Loss of Fhit causes replication stress-induced chromosomal instability.
(A) Cyclin A and 53BP1 immunofluorescence after Fhit knockdown in HEK293 cells. Representative images are shown; bars, 20 µm. (B and C) Histograms of 53BP1 nuclear bodies/G1 phase cell 3 days following siRNA transfection (B) or 14 days after siRNA transfection with fresh siRNAs transfected every 4 days (C). G1 phase cells were defined as cells negative for Cyclin A staining. Mann-Whitney rank sum test was used to determine P-values. (D) Representative images of DAPI-stained nuclei in siCtrl or siFHIT cells. Arrow marks a micronucleus; bars, 5 µm. (E) Quantification of micronucleated cells 3 days after siRNA transfections. Bar graphs represent the means, and error bars mark the standard deviations. P-value determined using a 2-sided T-test. (F) Percentage of aneuploid or tetraploid kidney cells established from Fhit+/+ or Fhit−/− mouse kidney epithelial cells.
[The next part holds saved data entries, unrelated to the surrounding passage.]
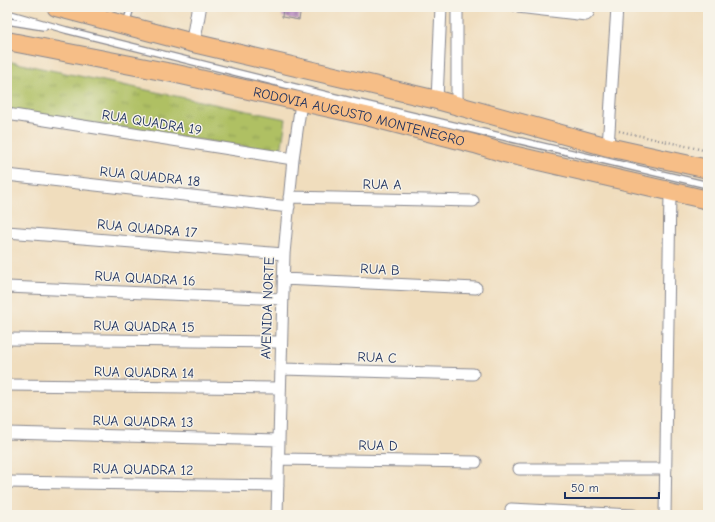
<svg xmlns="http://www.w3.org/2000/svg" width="715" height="522" viewBox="0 0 715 522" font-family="'Comic Neue',sans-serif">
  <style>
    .park { fill: url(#park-tufts); stroke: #657861 }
    .building { fill: url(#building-cross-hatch) }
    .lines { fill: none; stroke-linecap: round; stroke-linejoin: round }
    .service-casing { stroke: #86868e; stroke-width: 8 }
    .minor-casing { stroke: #86868e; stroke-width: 13 }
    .tertiary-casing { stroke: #86868e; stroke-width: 16 }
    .primary-casing { stroke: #86868e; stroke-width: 20 }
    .path { stroke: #86868e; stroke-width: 2.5; stroke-dasharray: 1 3; stroke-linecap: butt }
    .service { stroke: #fff; stroke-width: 5.5 }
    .minor { stroke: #fff; stroke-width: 11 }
    .tertiary { stroke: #fff; stroke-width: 14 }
    .primary { stroke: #f6be87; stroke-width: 18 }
    .labels { text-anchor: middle; stroke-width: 3; stroke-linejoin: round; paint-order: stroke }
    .street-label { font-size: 14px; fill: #1b2f5e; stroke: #f7f3e8 }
  </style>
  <defs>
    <pattern id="park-tufts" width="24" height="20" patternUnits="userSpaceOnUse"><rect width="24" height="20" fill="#afc064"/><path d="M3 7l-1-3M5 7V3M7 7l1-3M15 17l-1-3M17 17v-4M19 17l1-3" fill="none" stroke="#8e9c56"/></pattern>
    <pattern id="building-cross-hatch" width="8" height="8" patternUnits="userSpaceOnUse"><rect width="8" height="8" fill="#c59ec8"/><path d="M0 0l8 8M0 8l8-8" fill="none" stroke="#9f81a6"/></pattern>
  </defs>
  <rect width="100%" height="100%" fill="#f7f3e8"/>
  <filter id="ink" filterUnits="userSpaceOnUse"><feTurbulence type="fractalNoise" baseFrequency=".025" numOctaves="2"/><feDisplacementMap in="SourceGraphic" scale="8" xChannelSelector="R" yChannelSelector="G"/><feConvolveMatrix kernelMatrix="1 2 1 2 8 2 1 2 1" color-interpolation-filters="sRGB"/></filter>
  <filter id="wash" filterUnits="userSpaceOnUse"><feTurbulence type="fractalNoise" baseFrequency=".012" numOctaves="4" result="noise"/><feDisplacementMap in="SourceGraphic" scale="16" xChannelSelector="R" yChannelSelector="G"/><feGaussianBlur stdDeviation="0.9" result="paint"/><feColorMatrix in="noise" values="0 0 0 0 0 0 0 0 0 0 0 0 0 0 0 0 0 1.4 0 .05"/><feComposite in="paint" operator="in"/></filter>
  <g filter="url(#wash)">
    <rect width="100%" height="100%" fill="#f0ddbd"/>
    <path class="park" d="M7,61L286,119L281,152L7,111Z"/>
    <g id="blocks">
      <path class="building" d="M288,7H301L299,20L282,17L283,8Z"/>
    </g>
  </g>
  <g filter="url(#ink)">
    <use href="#blocks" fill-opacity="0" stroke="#86868e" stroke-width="1"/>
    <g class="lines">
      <defs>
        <path id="service" d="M7,13L66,30L355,102L708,185
          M7,21L44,27
          M126,24L131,7"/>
        <path id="minor" d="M457,7V106
          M518,7L586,15L588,13L590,7
          M437,100L441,7
          M7,114L293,159
          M608,147L617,7
          M7,175L289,207
          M289,197L473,201
          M7,232L284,254
          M283,279L476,288
          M7,287L282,299
          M7,339L281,342
          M281,369L473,374
          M7,385L280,388
          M7,433L279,440
          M278,459L476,462
          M519,469H666
          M7,482L278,486
          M511,509L633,515
          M277,515L284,254L293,159L301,103
          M665,515L670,193"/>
        <path id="tertiary" d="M193,43L199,7"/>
        <g id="primary">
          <path d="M56,7L193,43L437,100L608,147L708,169"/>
          <path id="s1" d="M7,41L177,74L370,117L475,144L504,153L708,200"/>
        </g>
      </defs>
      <use href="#service" class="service-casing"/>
      <use href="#minor" class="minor-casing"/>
      <use href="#tertiary" class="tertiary-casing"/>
      <use href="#primary" class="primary-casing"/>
      <path class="path" d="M619,131L708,151"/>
      <use href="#service" class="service"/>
      <use href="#minor" class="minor"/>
      <use href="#tertiary" class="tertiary"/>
      <use href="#primary" class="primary"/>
    </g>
  </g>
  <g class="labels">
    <g class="street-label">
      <text dy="5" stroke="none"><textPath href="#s1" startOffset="360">RODOVIA AUGUSTO MONTENEGRO</textPath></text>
      <text transform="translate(152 122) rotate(9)" y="5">RUA QUADRA 19</text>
      <text transform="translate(150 176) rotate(6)" y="5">RUA QUADRA 18</text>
      <text transform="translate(382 184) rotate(1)" y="5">RUA A</text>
      <text transform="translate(147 228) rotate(5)" y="5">RUA QUADRA 17</text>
      <text transform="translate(380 269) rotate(3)" y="5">RUA B</text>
      <text transform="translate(145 278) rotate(3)" y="5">RUA QUADRA 16</text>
      <text transform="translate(267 308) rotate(-88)" y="5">AVENIDA NORTE</text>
      <text transform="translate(144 326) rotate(1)" y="5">RUA QUADRA 15</text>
      <text transform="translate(377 357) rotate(2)" y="5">RUA C</text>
      <text transform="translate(144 372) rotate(1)" y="5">RUA QUADRA 14</text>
      <text transform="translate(143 421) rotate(1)" y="5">RUA QUADRA 13</text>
      <text transform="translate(378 445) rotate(1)" y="5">RUA D</text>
      <text transform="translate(143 469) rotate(1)" y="5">RUA QUADRA 12</text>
    </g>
  </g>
  <rect width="715" height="522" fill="none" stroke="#f7f3e8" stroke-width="24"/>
  <path d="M565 492v6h94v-6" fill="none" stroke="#1b2f5e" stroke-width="2"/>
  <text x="571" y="492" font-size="12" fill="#1b2f5e" stroke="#f7f3e8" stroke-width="3" paint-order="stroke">50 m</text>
</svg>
Cells were sub-cultured 8 times and metaphase chromosomes were prepared and counted (n = 37 for Fhit+/+; n = 40 for Fhit−/− metaphases). (G) Quantification of the number of breaks/metaphase for the mouse kidney cells described in (F).
Figure 7.
Genomic instability in Fhit-deficient cells correlates with onset of rapid proliferation and immortalization.
(A) Analysis of Fhit+/+ and Fhit−/− 3T3 MEF cell lines (n = 3, cell lines established from 3 embryos for each mouse strain). Arrows mark the passage numbers when MEFs became immortalized. (B) Western blot of Fhit+/+ MEFs for Fhit and GAPDH expression. Immunoblots were performed on lysates obtained at the indicated passage number. (C) Summary of copy number aberrations (CNAs) in pre- and post-senescence MEFs from Fhit+/+ and Fhit−/− mice. (D) The Fhit loss–induced genome instability model. Deletions in FHIT alleles occur due to FRA3B fragility causing loss of Fhit protein expression. Fhit loss causes dTTP pool insufficiency triggering replication stress, followed by stress-induced chromosomal instability. Chromosomal instability increases the likelihood of activating mutations in oncogenes and/or inactivating mutations in tumor suppressors, which are then selected for, facilitating cell transformation.